Zia menatap Aaron dengan lembut "Perusahaan, ada sedikit masalah jadi aku harus memeriksa itu".

Aaron mengangguk paham "Jangan dulu pergi".

Kening Zia mengerut "Kenapa? Balasnya.

"Sekarang tugasmu adalah memasangkan saya dasi, lalu kau akan saya antar ke perusahaan" balas Aaron datar, tanpa menunggu balasan dari Zia ia langsung masuk ke kamar mandi.

Zia menatap pintu yang baru saja tertutup itu dengan bingung "Kenapa aku harus memasangkan dia dasi? Bukankah dia bisa sendiri?" tanyanya pada diri sendiri.

Tak berselang lama, Aaron keluar dengan stelan celana hitam dan kemeja putih yang sudah disiapkan oleh Zia.

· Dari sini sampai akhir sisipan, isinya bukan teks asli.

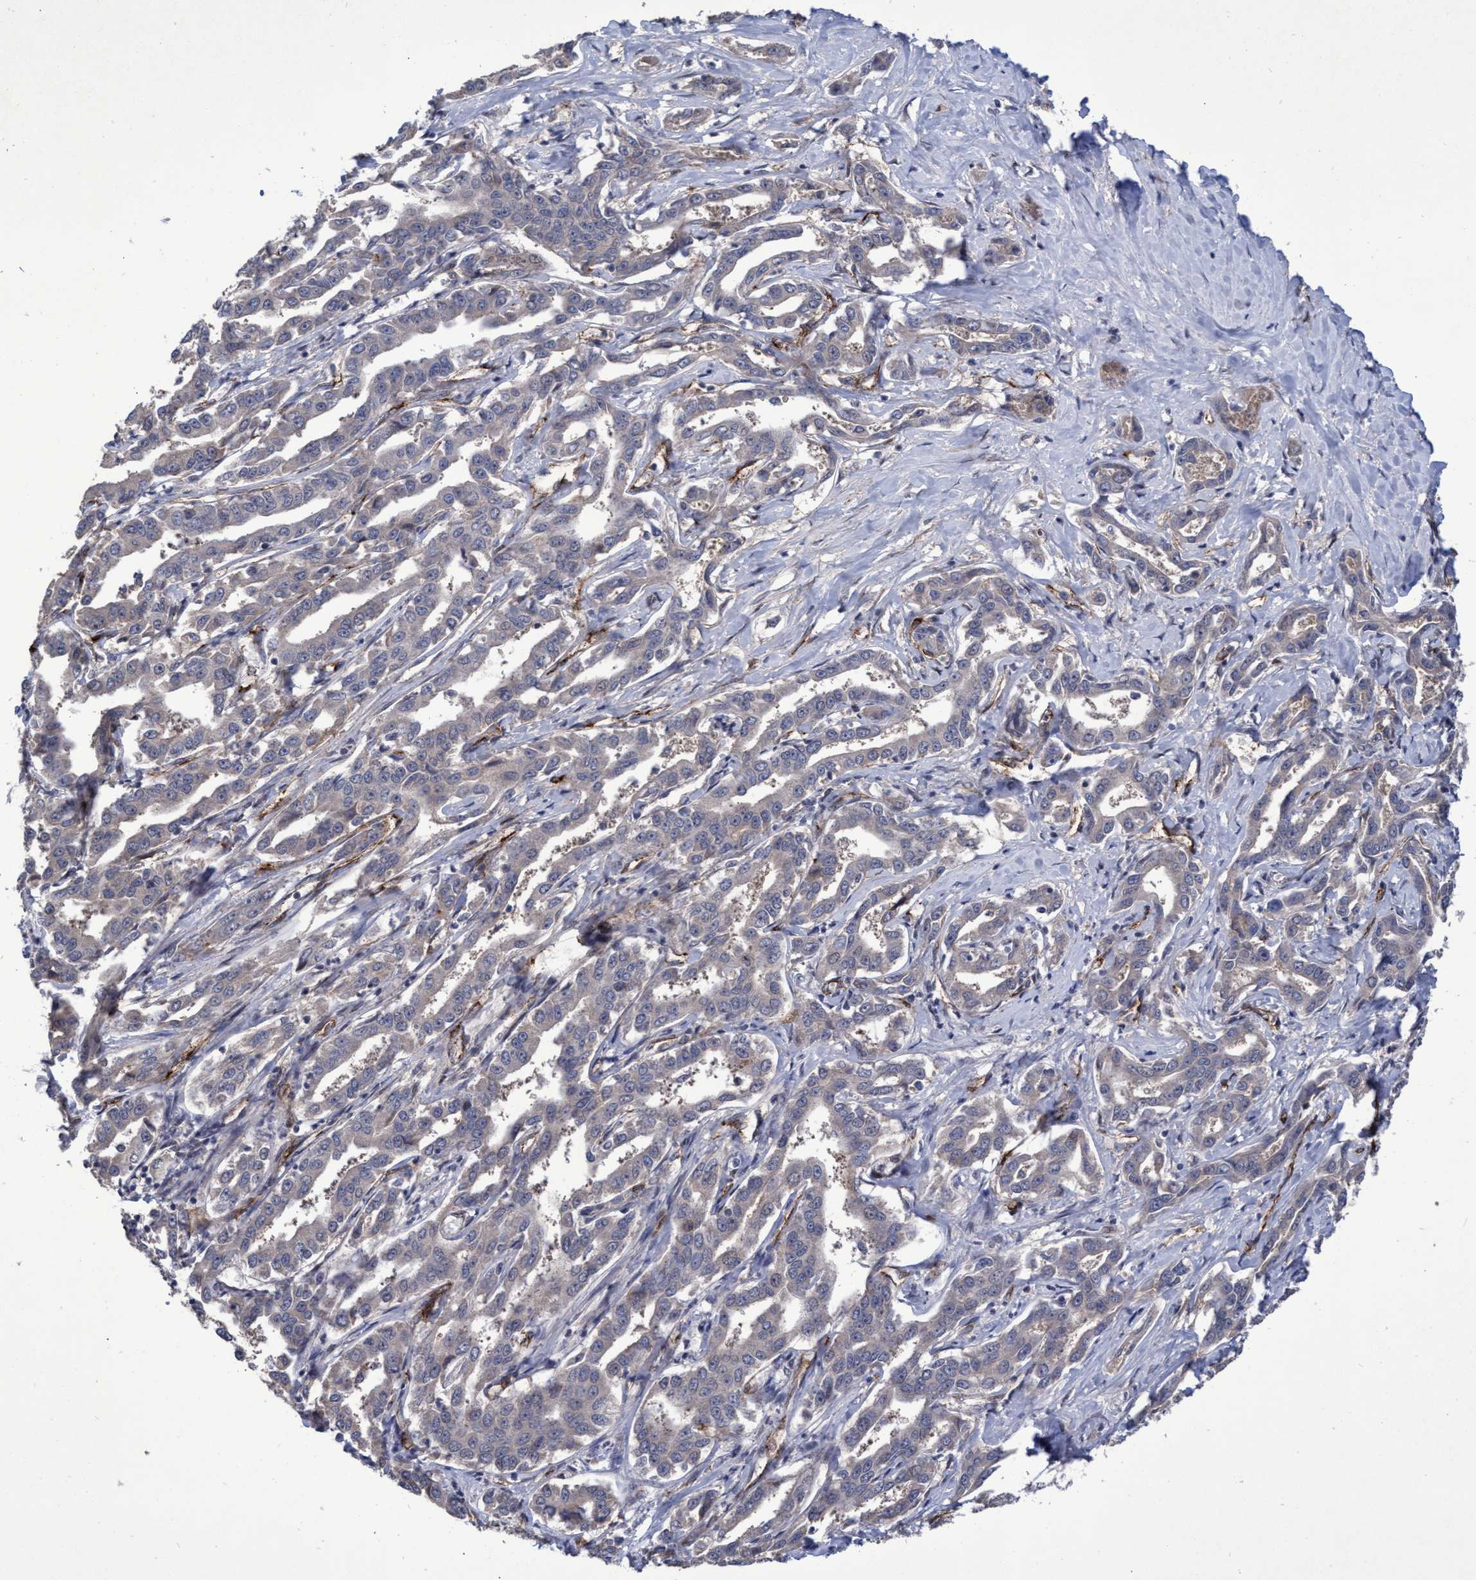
{"staining": {"intensity": "negative", "quantity": "none", "location": "none"}, "tissue": "liver cancer", "cell_type": "Tumor cells", "image_type": "cancer", "snomed": [{"axis": "morphology", "description": "Cholangiocarcinoma"}, {"axis": "topography", "description": "Liver"}], "caption": "This is a image of immunohistochemistry staining of cholangiocarcinoma (liver), which shows no expression in tumor cells.", "gene": "ZNF750", "patient": {"sex": "male", "age": 59}}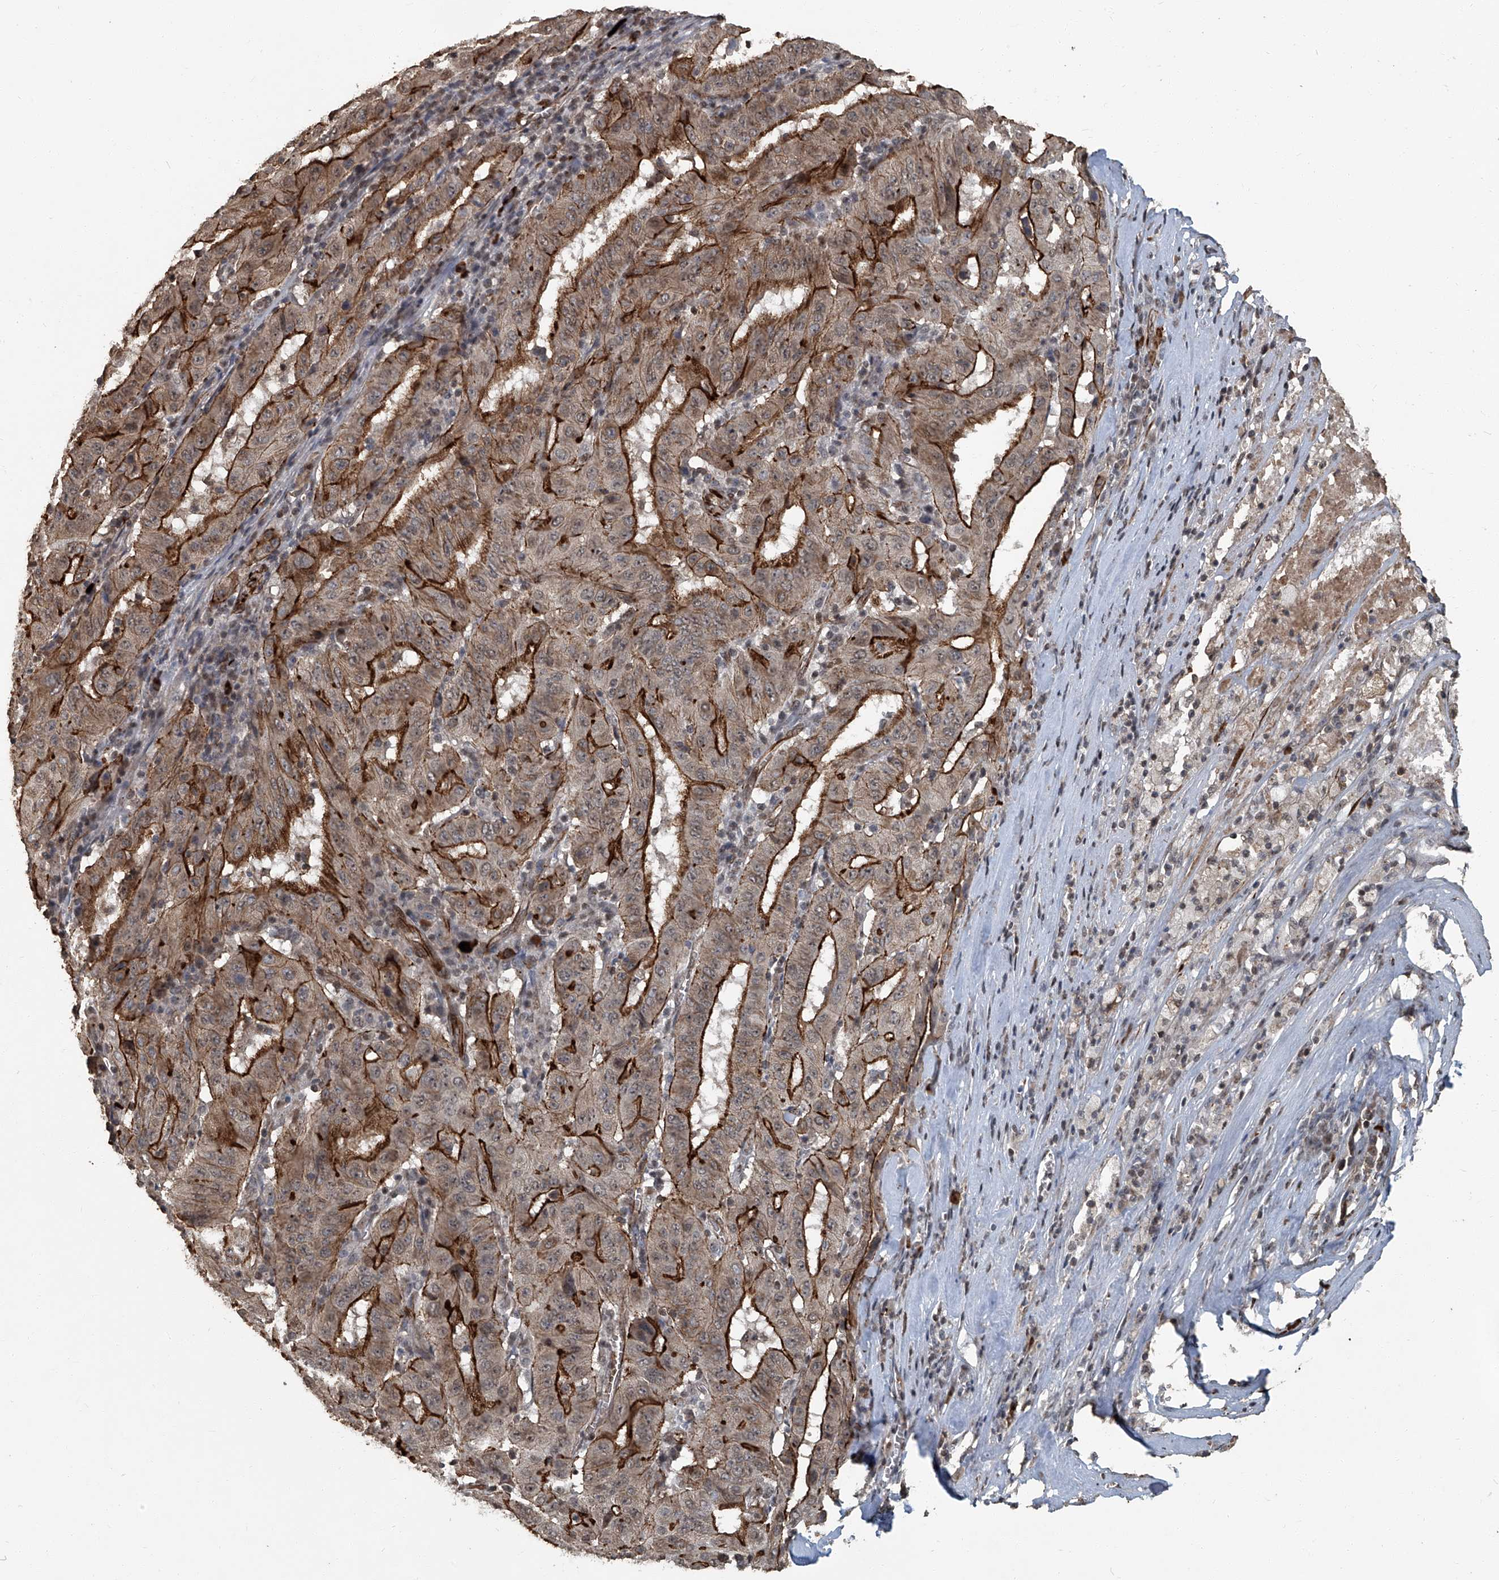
{"staining": {"intensity": "strong", "quantity": ">75%", "location": "cytoplasmic/membranous"}, "tissue": "pancreatic cancer", "cell_type": "Tumor cells", "image_type": "cancer", "snomed": [{"axis": "morphology", "description": "Adenocarcinoma, NOS"}, {"axis": "topography", "description": "Pancreas"}], "caption": "Human pancreatic adenocarcinoma stained with a protein marker shows strong staining in tumor cells.", "gene": "GPR132", "patient": {"sex": "male", "age": 63}}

Beruntung Zia memilih stelan yang biasa ia gunakan, sebenarnya ada berbagai warna, namun tak ada dari satu itu yang digunakan oleh Aaron, Aaron hanya menggunakan warna hitam, abu, dan biru kehitaman.

Zia hanya menatap Aaron dalam diam, Zia masih terpikir akan permintaan Aaron. Memasangkan dasi? Dia bisa-bisa saja, namun apakah Aaron tak bisa memasang sendiri? Kenapa harus dia?.

Sebelah kening Aaron terangkat "Kenapa kau diam saja? Kemarilah! Pasangkan saya dasi dan keringkan rambut saya".

Zia tersentak kaget, tanpa sepatah kata ia berjalan mendekati Aaron yang sudah duduk didepan meja rias. Sebelum pernikahan mereka, Bella adalah orang yang menata kamar Aaron seperti itu, sampai-sampai ada meja rias khusus untuk Zia.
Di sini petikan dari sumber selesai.